Of course, we are constantly reminded that in addition to providing state-of-the-art medical care, attempting to know the drug interactions between the dozens of bottles of prescriptions our patients take, reducing our rate of errors, avoiding litigation, billing Medicare correctly, and participating in political advocacy, we also should take a little time to counsel our patients (customers) about domestic violence, immunizations, alcohol abuse, and other issues. Small wonder that patients’ hidden agendas and subtexts slip past us; we simply can’t do it all.

But there’s one thing we can do, and that’s what I’m writing about. We can treat everyone with kindness. This is harder to quantify; it isn’t easily studied in double-blind, placebo-controlled, crossover studies. It can’t be readily evaluated on satisfaction surveys. It doesn’t lend itself to quality assurance meetings. Administrators aren’t comfortable with sending out a memo saying, ‘Let’s all be a little kinder.’ Furthermore, kindness is difficult. It can require a major effort of the soul to step out of the single-minded vision of our own schedule, or our own anger, and slow down long enough to speak gently or to touch a child with a reassuring hand.

But that’s the beauty of it. Kindness, an unquantifiable quantity, helps us to care for our fellow humans with compassion as well as competence, and the combination is powerful. Kindness is voluntary, so those physicians who opt for it will, in the end, rise above their peers although not necessarily in ways that lead to position or profit, which too often favor cruelty or cold efficiency.

They will rise in ways imperceptible to the concrete markers of professional life. They will rise up in the hearts of the patients they care for, and (I believe) in the estimation of their Creator, whose children they are charged with healing and helping. My college physics professor at Marshall University in Huntington, WV, Dr. Elwyn Bellis, put it perfectly when he said, ‘Ah, but the reward for virtue is not in this life.’

Early last year, I came across a quote from another very wise man. His name was Philo of Alexandria, and he was a renowned Jewish scholar who lived at the beginning of the first millennium. He said, Be kind, for everyone you meet is fighting a great battle. He knew something about battles. In 40 B.C. he was sent to the Roman Emperor Caligula, whose disposition was far worse than anyone from our own federal government, to plead the case of Jews mistreated by Gentiles. He lived in a time when conquest and cruelty were the norm. Doubtless he experienced a fair amount himself in the 70 years he lived. Still, he came to the conclusion that everyone’s life is difficult, and that one of the best ways to treat people well is to remember that we do not always know what lies beneath the surface, behind their public faces.

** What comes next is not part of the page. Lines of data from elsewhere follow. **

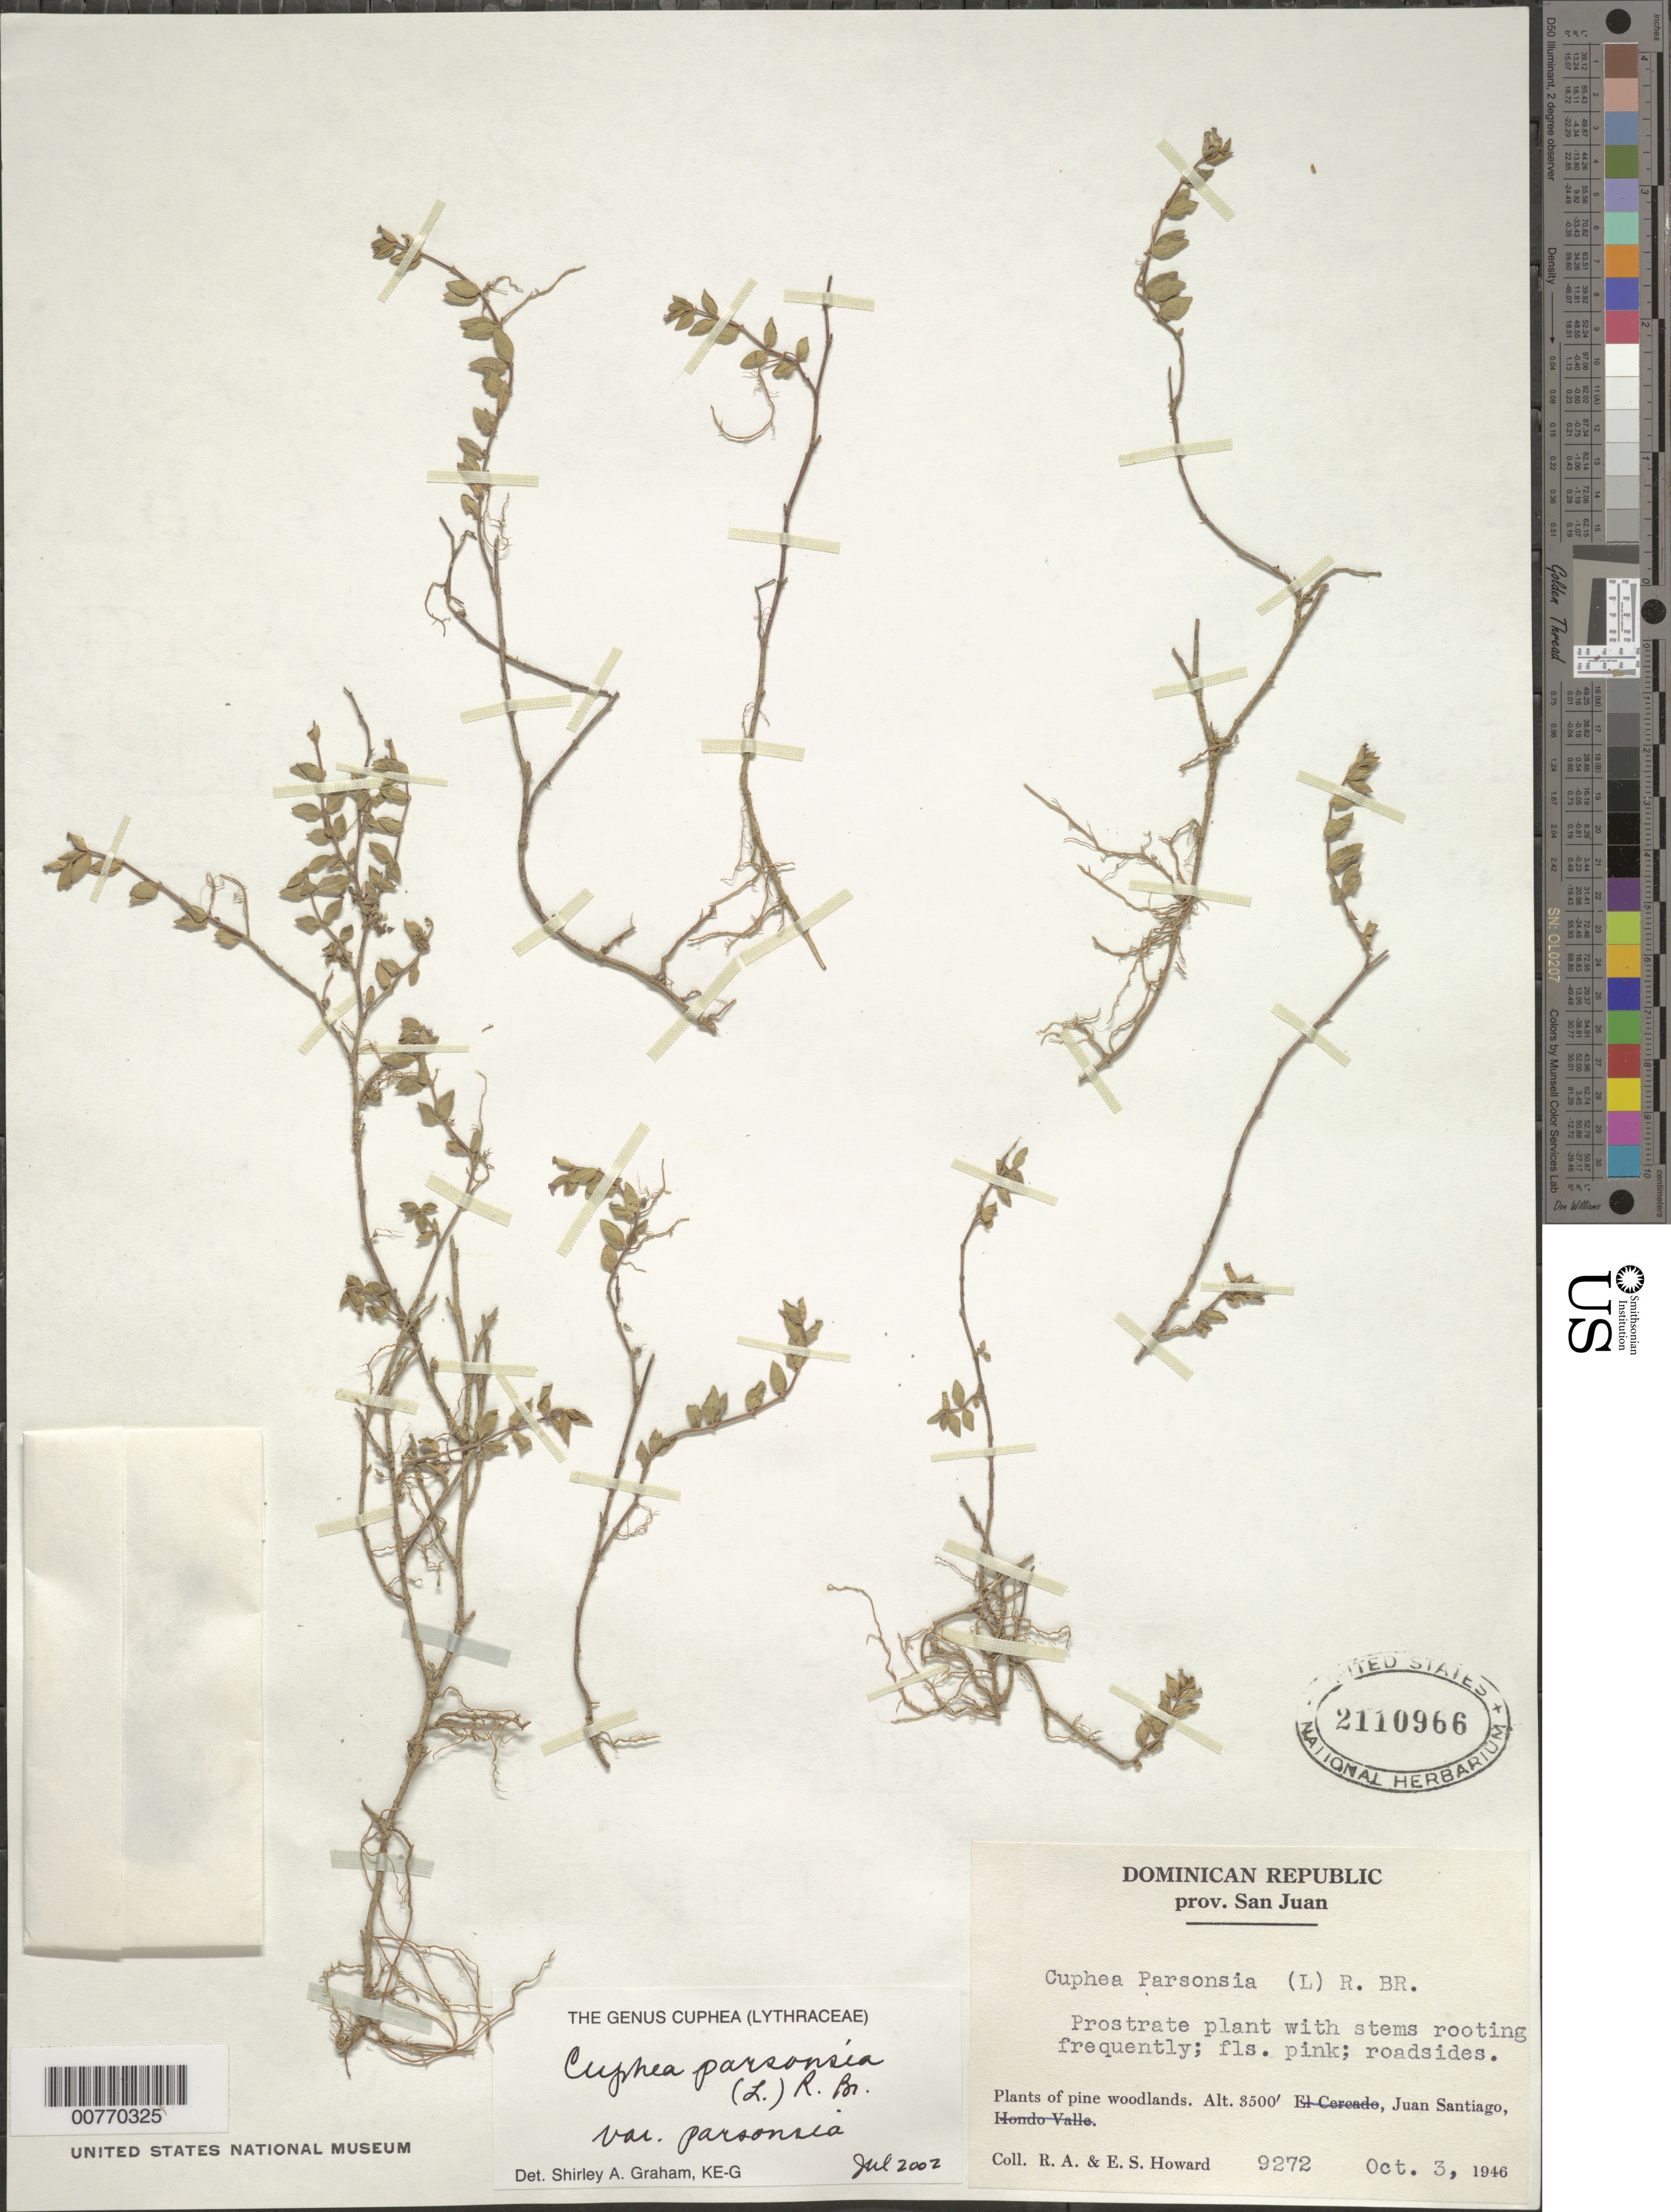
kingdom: Plantae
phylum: Tracheophyta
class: Magnoliopsida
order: Myrtales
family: Lythraceae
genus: Cuphea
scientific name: Cuphea parsonsia var. parsonsia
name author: (L.) R. Br. ex Steud.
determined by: Graham, Shirley Ann Tousch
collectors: R. A. Howard & E. S. Howard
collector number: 9272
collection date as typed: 03 Oct 1946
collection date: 1946-10-03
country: Dominican Republic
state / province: San Juan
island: Hispaniola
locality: Juan Santiago, roadsides.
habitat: Pine woodlands.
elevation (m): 1067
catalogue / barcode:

Although it is often very, very difficult, I’ve tried to remember these sage words that came to me down 2000 years. Some nights, with some people, it’s as if Philo himself had said those words to me, to help me have perspective. Because I sure can complain. And in my complaining, I too often believe that my life is dramatically more difficult than the lives of my patients. But at the end of the day, I get in my car, drive to my home and see my family. That alone separates me from untold numbers of persons whose lives are total disarray and daily tragedy. Furthermore, although I see a lot of patients for free, I’ll still receive a good paycheck each month, and have money in retirement, insurance for my family’s illnesses, and a little extra for luxuries and vacations.

I fight my battles, but they’re mostly skirmishes with inconvenience. My job puts me in touch with persons whose battles are, without question, to the death. They battle with the world, and more often with themselves. The one thing I can do is show a little kindness, whether or not I make them better. In the end, it will help them and elevate me. And if I can finish a shift having accomplished this, my patients and I will all have profited.